Figure 5. BMI GWAS enrichment across hypothalamic cells and human tissues.

(a) BMI GWAS enrichments across 347 hypothalamic cell types derived from studies of the Arc-ME (ARCME), the ventromedial hypothalamus (VMH), the lateral hypothalamus (LHA), the preoptic nucleus of the hypothalamus (POA) and the entire hypothalamus (HYPR and HYPC). For each study, CELLEX and CELLECT were run individually, and subsequently all cell types were pooled and significance was determine based on Bonferroni correction (p<0.05/347). Four cell types were significantly enriched, namely POA-NEURO66 (Reln⁺; Moffitt et al., 2018) and POA-NEURO21 (Cck⁺/Ebf3⁺; Moffitt et al., 2018) from the preoptic area of the hypothalamus, ARCME-NEURO29 (Sf1⁺/Adcyap1⁺; Campbell et al., 2017) from the Arc-ME, and LHA-NEURO20 (Ebf3/Otb⁺; Mickelsen et al., 2019) from the lateral hypothalamus. (b) CELLECT and high-confidence obesity genes enrichments for neuronal cell populations in the Arc-ME (upper panel). Expression of Mc4r, Pomc and Lepr across Arc-ME neuronal populations, white squares means that the given gene is not expressed in at least 10% of the cells in the given cell population, non-white squares denote increasingly specific gene expression (lower panel). (c) CELLECT enrichment analysis of Genotype-Tissue Expression Consortium (GTEx) RNA-seq data. Orange bars denote significantly enriched tissues. The hypothalamus datasets’ metadata, CELLECT results and expression specificity values for the enriched cell types are available in Figure 5—source datas 1–3. The GTEx tissue annotations, CELLECT and high-confidence obesity genes enrichment results are available in Figure 5—source datas 10–12. POA, preoptic area of the hypothalamus; LHA, lateral hypothalamus; ARCME, arcuate nucleus and median eminence complex; S-LDSC, stratified-linkage disequilibrium score regression.

Figure 5—figure supplement 1. Arc-ME neuronal cell population enrichments and expression levels across obesity genes CELLECT and high-confidence obesity genes enrichments for neuronal cell populations in the Arc-ME (upper panel).

Expression of high-confidence obesity genes across Arc-ME neuronal populations, white squares means that the given gene is not expressed in at least 10% of the cells in the given cell population, non-white squares denote increasingly specific gene expression (lower panel).

Figure 5—figure supplement 2. Convergence of cell type prioritization based on common and rare variants.

(a) Cell type prioritization of high-confidence obesity genes enrichment results (bar chart, left part) and BMI GWAS-enrichment results (bubble chart, right part). Circle sizes represent the -log₁₀(P_enrichment) cell type enrichment of the high-confidence obesity genes.
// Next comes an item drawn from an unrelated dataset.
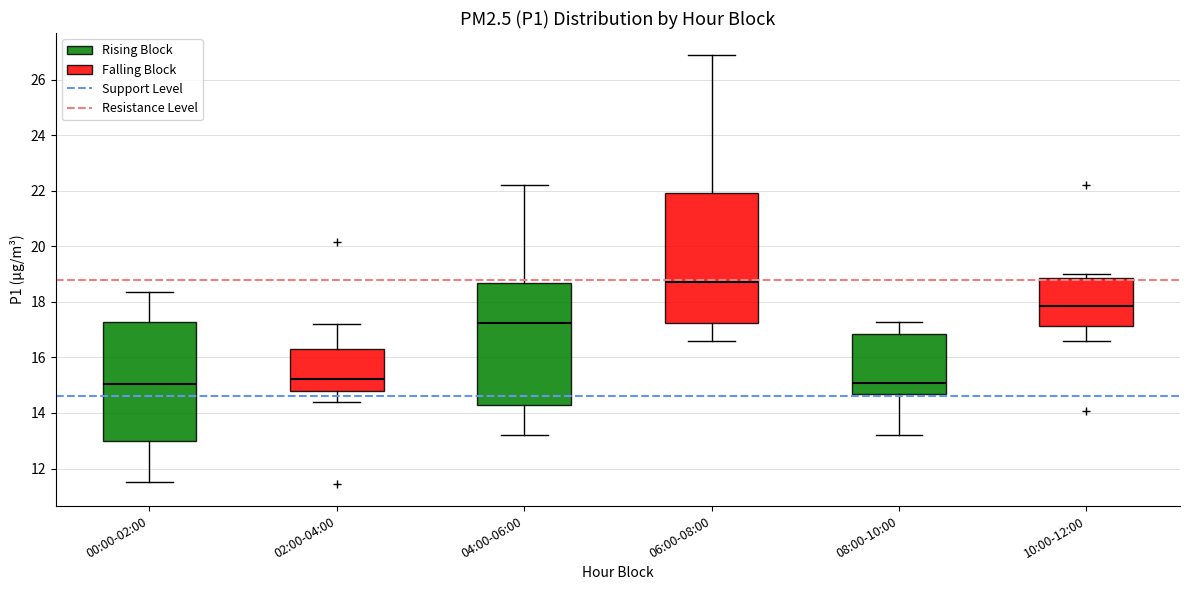

Which box is the tallest, from its lower edge to its upper edge?

06:00-08:00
Circles with black edges mark cell types passing the Bonferroni significance threshold (P_enrichment <0.05/265). Bar chart (left plot) shows the distribution of -log₁₀(P_enrichment) across all cell types. Dashed lines indicate Bonferroni significance threshold. Cell types are grouped by the cell type taxonomy shown in Figure 3b. (b) Comparison of cell type BMI GWAS-enrichment and high-confidence obesity genes enrichment-based results. Cell type BMI GWAS-enrichment (x-axis) and cell type enrichment of high-confidence obesity genes (y-axis). Pearson’s correlation (R) is shown in the top left corner. Dashed lines indicate cell types passing the Bonferroni significance threshold. Solid line shows x = y relationship.
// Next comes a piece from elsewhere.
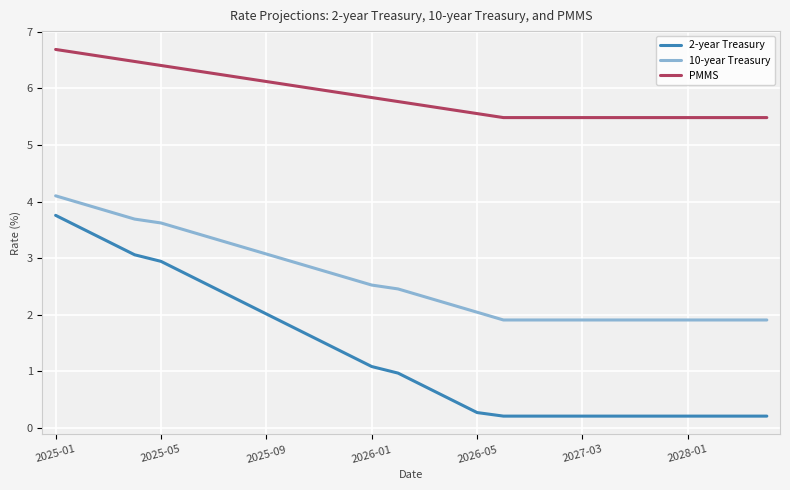

Which series has the widest spread of values?

2-year Treasury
Figure 5—figure supplement 3. High-confidence obesity genes enrichment in mouse nervous system cell types.

(a) Heatmap showing ES_μ values for high-confidence obesity genes (columns) for BMI GWAS-enriched cell types (rows). (b) Cell type enrichment of high-confidence obesity genes for BMI GWAS-enriched cell types. The high-confidence obesity genes and mouse nervous system enrichment results are available in Figure 5—source datas 4 and 6.